Posts Tagged ‘Conservatives’

Conservatives stake their claim

When London Student interviewed Frank Dobson, Labour MP for Holborn & St. Pancras, as well as his Liberal Democrat rival, Jo Shaw, we contacted – but couldn’t arrange to interview – Tory candidate, George Lee. Given the chance to make his case, however, George now speaks to Alex Naamani.

George Lee is the Conservative candidate running for Holborn and St Pancras. Following London Student’s interviews with Frank Dobson and his Liberal Democrat rival Jo Shaw, we ask a third contendor about the ‘credit crunch’, apprenticeships as an alternative to universities, tuition fees, and ‘domestic terrorism’.
On the ‘credit crunch’, Lee insisted that “in 1997, the Blair Government took over the best set of economic data any government ever inherited. Unemployment, inflation and interest rates were all down. They’ve blown it”.
When I insisted that Paul Krugman, the 2008 Nobel Prize Winner for Economics praised Gordon Brown’s handing of the economic crisis, Lee maintained: “I can name you lots of others who said differently.”

[Collected data]
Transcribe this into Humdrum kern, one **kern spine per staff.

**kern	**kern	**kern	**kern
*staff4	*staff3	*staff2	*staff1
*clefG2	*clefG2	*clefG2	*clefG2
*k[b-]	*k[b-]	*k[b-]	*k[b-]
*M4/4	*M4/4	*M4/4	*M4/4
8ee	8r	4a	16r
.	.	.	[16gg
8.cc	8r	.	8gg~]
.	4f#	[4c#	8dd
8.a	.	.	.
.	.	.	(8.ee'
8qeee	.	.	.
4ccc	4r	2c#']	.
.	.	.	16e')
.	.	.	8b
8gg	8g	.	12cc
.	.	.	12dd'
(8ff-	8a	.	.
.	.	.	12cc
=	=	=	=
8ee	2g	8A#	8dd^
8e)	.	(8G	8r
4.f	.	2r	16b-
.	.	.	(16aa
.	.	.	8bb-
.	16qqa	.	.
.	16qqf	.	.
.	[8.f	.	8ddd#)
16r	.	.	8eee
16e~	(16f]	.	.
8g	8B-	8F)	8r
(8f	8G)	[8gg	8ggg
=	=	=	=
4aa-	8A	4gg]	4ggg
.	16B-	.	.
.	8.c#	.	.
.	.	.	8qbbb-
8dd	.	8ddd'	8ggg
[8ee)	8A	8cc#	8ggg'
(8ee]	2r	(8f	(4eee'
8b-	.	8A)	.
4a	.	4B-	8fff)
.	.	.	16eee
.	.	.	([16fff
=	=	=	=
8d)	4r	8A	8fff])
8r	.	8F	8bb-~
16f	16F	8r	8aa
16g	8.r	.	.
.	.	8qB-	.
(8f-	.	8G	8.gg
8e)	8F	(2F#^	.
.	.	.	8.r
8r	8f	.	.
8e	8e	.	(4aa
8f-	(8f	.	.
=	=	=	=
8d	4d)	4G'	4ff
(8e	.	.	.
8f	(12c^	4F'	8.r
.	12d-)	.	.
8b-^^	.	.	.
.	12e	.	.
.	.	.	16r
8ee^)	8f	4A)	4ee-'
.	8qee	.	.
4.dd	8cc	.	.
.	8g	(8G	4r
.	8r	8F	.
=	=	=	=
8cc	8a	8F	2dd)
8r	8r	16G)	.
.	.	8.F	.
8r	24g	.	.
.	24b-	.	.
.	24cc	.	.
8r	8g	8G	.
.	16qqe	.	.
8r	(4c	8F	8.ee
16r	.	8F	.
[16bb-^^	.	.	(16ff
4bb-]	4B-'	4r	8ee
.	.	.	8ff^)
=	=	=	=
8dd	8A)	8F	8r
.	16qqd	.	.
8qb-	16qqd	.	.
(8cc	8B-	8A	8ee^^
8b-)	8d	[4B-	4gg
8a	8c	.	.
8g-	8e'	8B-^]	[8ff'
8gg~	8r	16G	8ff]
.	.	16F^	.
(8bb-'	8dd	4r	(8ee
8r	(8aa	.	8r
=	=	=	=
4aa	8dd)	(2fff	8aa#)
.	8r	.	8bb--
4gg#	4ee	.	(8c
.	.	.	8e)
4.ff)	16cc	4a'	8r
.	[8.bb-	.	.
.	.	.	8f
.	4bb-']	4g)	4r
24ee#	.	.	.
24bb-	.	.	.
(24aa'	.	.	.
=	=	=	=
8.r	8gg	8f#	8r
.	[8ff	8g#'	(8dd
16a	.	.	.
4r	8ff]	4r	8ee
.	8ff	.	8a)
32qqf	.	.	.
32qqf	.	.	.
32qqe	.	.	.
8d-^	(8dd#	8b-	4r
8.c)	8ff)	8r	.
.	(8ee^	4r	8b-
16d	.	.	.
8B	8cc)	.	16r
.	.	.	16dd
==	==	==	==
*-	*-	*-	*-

About this task =
Transcribe everything in the article from "George Lee is" down to "and ‘domestic terrorism’.". Rely on the article alone.

Exercise result =
George Lee is the Conservative candidate running for Holborn and St Pancras. Following London Student’s interviews with Frank Dobson and his Liberal Democrat rival Jo Shaw, we ask a third contendor about the ‘credit crunch’, apprenticeships as an alternative to universities, tuition fees, and ‘domestic terrorism’.